**Material for this task:**
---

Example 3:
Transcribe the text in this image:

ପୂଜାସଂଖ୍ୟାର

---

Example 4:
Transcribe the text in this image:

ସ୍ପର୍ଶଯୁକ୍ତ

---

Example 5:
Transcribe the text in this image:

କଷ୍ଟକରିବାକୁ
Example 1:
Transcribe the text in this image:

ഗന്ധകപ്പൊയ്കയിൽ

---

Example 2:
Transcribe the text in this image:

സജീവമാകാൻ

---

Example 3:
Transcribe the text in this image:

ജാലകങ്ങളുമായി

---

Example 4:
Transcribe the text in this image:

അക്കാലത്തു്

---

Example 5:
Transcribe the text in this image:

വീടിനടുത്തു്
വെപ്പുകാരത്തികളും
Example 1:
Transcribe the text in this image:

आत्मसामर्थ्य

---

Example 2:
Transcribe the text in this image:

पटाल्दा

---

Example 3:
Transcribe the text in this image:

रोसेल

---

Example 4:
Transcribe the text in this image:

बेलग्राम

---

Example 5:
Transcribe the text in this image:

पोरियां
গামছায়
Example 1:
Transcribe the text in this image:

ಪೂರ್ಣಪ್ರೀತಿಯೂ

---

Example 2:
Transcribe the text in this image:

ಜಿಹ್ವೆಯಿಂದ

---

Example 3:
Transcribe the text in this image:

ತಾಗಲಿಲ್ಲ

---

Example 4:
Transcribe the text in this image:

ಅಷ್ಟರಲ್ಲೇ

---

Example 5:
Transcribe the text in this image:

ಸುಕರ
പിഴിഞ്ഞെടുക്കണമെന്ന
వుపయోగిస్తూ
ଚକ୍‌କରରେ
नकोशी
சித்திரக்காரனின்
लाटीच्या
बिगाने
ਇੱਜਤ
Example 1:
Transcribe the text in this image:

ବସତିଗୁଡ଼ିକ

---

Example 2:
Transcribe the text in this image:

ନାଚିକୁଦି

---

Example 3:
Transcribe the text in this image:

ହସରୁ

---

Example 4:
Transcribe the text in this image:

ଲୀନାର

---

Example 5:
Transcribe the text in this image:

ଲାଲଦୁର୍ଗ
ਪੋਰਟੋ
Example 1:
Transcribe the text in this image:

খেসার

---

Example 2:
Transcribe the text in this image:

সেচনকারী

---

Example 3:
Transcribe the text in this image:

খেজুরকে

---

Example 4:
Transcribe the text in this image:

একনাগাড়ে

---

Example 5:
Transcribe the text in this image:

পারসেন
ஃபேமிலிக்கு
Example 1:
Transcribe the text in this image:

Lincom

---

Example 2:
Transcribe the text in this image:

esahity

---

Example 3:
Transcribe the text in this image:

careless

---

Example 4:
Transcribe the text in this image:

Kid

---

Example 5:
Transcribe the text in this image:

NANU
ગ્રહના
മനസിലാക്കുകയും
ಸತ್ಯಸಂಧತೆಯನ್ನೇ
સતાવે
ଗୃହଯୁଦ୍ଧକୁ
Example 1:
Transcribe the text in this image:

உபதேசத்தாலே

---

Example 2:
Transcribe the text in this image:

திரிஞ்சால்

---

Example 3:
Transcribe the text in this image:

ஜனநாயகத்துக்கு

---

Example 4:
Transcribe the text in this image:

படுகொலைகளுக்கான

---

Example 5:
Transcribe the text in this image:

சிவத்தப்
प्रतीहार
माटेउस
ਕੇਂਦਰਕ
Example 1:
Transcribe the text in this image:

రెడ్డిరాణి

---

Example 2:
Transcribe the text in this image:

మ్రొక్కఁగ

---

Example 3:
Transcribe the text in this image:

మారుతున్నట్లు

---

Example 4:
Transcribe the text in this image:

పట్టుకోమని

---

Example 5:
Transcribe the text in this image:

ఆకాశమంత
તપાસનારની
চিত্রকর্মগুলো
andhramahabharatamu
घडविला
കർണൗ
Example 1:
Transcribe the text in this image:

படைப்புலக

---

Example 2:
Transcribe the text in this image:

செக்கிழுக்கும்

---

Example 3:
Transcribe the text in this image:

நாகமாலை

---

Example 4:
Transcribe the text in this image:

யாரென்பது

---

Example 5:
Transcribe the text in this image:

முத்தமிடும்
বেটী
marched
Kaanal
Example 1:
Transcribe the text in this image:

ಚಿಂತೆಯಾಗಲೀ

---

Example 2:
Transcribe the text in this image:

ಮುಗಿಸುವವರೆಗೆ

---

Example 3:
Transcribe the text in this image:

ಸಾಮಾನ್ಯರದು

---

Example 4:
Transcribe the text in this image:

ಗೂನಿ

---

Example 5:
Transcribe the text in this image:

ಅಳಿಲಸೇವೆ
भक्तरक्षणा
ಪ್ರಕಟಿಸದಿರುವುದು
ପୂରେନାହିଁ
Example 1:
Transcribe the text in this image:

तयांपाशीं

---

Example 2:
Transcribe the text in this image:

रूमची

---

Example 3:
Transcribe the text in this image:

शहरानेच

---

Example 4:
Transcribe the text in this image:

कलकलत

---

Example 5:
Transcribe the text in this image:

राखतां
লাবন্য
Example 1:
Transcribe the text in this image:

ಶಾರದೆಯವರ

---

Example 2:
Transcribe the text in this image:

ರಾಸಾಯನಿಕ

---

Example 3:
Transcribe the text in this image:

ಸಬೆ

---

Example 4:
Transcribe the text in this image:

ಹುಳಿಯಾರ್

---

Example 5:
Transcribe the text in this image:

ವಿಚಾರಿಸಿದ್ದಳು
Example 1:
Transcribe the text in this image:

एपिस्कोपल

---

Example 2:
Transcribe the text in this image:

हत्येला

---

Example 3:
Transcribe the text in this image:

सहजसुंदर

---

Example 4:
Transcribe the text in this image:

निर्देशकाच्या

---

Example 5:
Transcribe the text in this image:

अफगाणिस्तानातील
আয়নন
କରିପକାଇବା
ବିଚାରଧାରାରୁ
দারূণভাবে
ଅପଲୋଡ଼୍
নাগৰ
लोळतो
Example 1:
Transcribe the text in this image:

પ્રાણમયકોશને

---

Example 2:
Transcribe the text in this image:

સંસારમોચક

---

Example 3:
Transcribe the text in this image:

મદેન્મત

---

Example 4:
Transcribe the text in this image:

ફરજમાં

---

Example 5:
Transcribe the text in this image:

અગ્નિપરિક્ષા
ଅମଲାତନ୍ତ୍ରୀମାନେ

**What you have to do:**
For each line in the data, set it down again exactly.

**Completed exercise:**
---

Example 3:
Transcribe the text in this image:

ପୂଜାସଂଖ୍ୟାର

---

Example 4:
Transcribe the text in this image:

ସ୍ପର୍ଶଯୁକ୍ତ

---

Example 5:
Transcribe the text in this image:

କଷ୍ଟକରିବାକୁ
Example 1:
Transcribe the text in this image:

ഗന്ധകപ്പൊയ്കയിൽ

---

Example 2:
Transcribe the text in this image:

സജീവമാകാൻ

---

Example 3:
Transcribe the text in this image:

ജാലകങ്ങളുമായി

---

Example 4:
Transcribe the text in this image:

അക്കാലത്തു്

---

Example 5:
Transcribe the text in this image:

വീടിനടുത്തു്
വെപ്പുകാരത്തികളും
Example 1:
Transcribe the text in this image:

आत्मसामर्थ्य

---

Example 2:
Transcribe the text in this image:

पटाल्दा

---

Example 3:
Transcribe the text in this image:

रोसेल

---

Example 4:
Transcribe the text in this image:

बेलग्राम

---

Example 5:
Transcribe the text in this image:

पोरियां
গামছায়
Example 1:
Transcribe the text in this image:

ಪೂರ್ಣಪ್ರೀತಿಯೂ

---

Example 2:
Transcribe the text in this image:

ಜಿಹ್ವೆಯಿಂದ

---

Example 3:
Transcribe the text in this image:

ತಾಗಲಿಲ್ಲ

---

Example 4:
Transcribe the text in this image:

ಅಷ್ಟರಲ್ಲೇ

---

Example 5:
Transcribe the text in this image:

ಸುಕರ
പിഴിഞ്ഞെടുക്കണമെന്ന
వుపయోగిస్తూ
ଚକ୍‌କରରେ
नकोशी
சித்திரக்காரனின்
लाटीच्या
बिगाने
ਇੱਜਤ
Example 1:
Transcribe the text in this image:

ବସତିଗୁଡ଼ିକ

---

Example 2:
Transcribe the text in this image:

ନାଚିକୁଦି

---

Example 3:
Transcribe the text in this image:

ହସରୁ

---

Example 4:
Transcribe the text in this image:

ଲୀନାର

---

Example 5:
Transcribe the text in this image:

ଲାଲଦୁର୍ଗ
ਪੋਰਟੋ
Example 1:
Transcribe the text in this image:

খেসার

---

Example 2:
Transcribe the text in this image:

সেচনকারী

---

Example 3:
Transcribe the text in this image:

খেজুরকে

---

Example 4:
Transcribe the text in this image:

একনাগাড়ে

---

Example 5:
Transcribe the text in this image:

পারসেন
ஃபேமிலிக்கு
Example 1:
Transcribe the text in this image:

Lincom

---

Example 2:
Transcribe the text in this image:

esahity

---

Example 3:
Transcribe the text in this image:

careless

---

Example 4:
Transcribe the text in this image:

Kid

---

Example 5:
Transcribe the text in this image:

NANU
ગ્રહના
മനസിലാക്കുകയും
ಸತ್ಯಸಂಧತೆಯನ್ನೇ
સતાવે
ଗୃହଯୁଦ୍ଧକୁ
Example 1:
Transcribe the text in this image:

உபதேசத்தாலே

---

Example 2:
Transcribe the text in this image:

திரிஞ்சால்

---

Example 3:
Transcribe the text in this image:

ஜனநாயகத்துக்கு

---

Example 4:
Transcribe the text in this image:

படுகொலைகளுக்கான

---

Example 5:
Transcribe the text in this image:

சிவத்தப்
प्रतीहार
माटेउस
ਕੇਂਦਰਕ
Example 1:
Transcribe the text in this image:

రెడ్డిరాణి

---

Example 2:
Transcribe the text in this image:

మ్రొక్కఁగ

---

Example 3:
Transcribe the text in this image:

మారుతున్నట్లు

---

Example 4:
Transcribe the text in this image:

పట్టుకోమని

---

Example 5:
Transcribe the text in this image:

ఆకాశమంత
તપાસનારની
চিত্রকর্মগুলো
andhramahabharatamu
घडविला
കർണൗ
Example 1:
Transcribe the text in this image:

படைப்புலக

---

Example 2:
Transcribe the text in this image:

செக்கிழுக்கும்

---

Example 3:
Transcribe the text in this image:

நாகமாலை

---

Example 4:
Transcribe the text in this image:

யாரென்பது

---

Example 5:
Transcribe the text in this image:

முத்தமிடும்
বেটী
marched
Kaanal
Example 1:
Transcribe the text in this image:

ಚಿಂತೆಯಾಗಲೀ

---

Example 2:
Transcribe the text in this image:

ಮುಗಿಸುವವರೆಗೆ

---

Example 3:
Transcribe the text in this image:

ಸಾಮಾನ್ಯರದು

---

Example 4:
Transcribe the text in this image:

ಗೂನಿ

---

Example 5:
Transcribe the text in this image:

ಅಳಿಲಸೇವೆ
भक्तरक्षणा
ಪ್ರಕಟಿಸದಿರುವುದು
ପୂରେନାହିଁ
Example 1:
Transcribe the text in this image:

तयांपाशीं

---

Example 2:
Transcribe the text in this image:

रूमची

---

Example 3:
Transcribe the text in this image:

शहरानेच

---

Example 4:
Transcribe the text in this image:

कलकलत

---

Example 5:
Transcribe the text in this image:

राखतां
লাবন্য
Example 1:
Transcribe the text in this image:

ಶಾರದೆಯವರ

---

Example 2:
Transcribe the text in this image:

ರಾಸಾಯನಿಕ

---

Example 3:
Transcribe the text in this image:

ಸಬೆ

---

Example 4:
Transcribe the text in this image:

ಹುಳಿಯಾರ್

---

Example 5:
Transcribe the text in this image:

ವಿಚಾರಿಸಿದ್ದಳು
Example 1:
Transcribe the text in this image:

एपिस्कोपल

---

Example 2:
Transcribe the text in this image:

हत्येला

---

Example 3:
Transcribe the text in this image:

सहजसुंदर

---

Example 4:
Transcribe the text in this image:

निर्देशकाच्या

---

Example 5:
Transcribe the text in this image:

अफगाणिस्तानातील
আয়নন
କରିପକାଇବା
ବିଚାରଧାରାରୁ
দারূণভাবে
ଅପଲୋଡ଼୍
নাগৰ
लोळतो
Example 1:
Transcribe the text in this image:

પ્રાણમયકોશને

---

Example 2:
Transcribe the text in this image:

સંસારમોચક

---

Example 3:
Transcribe the text in this image:

મદેન્મત

---

Example 4:
Transcribe the text in this image:

ફરજમાં

---

Example 5:
Transcribe the text in this image:

અગ્નિપરિક્ષા
ଅମଲାତନ୍ତ୍ରୀମାନେ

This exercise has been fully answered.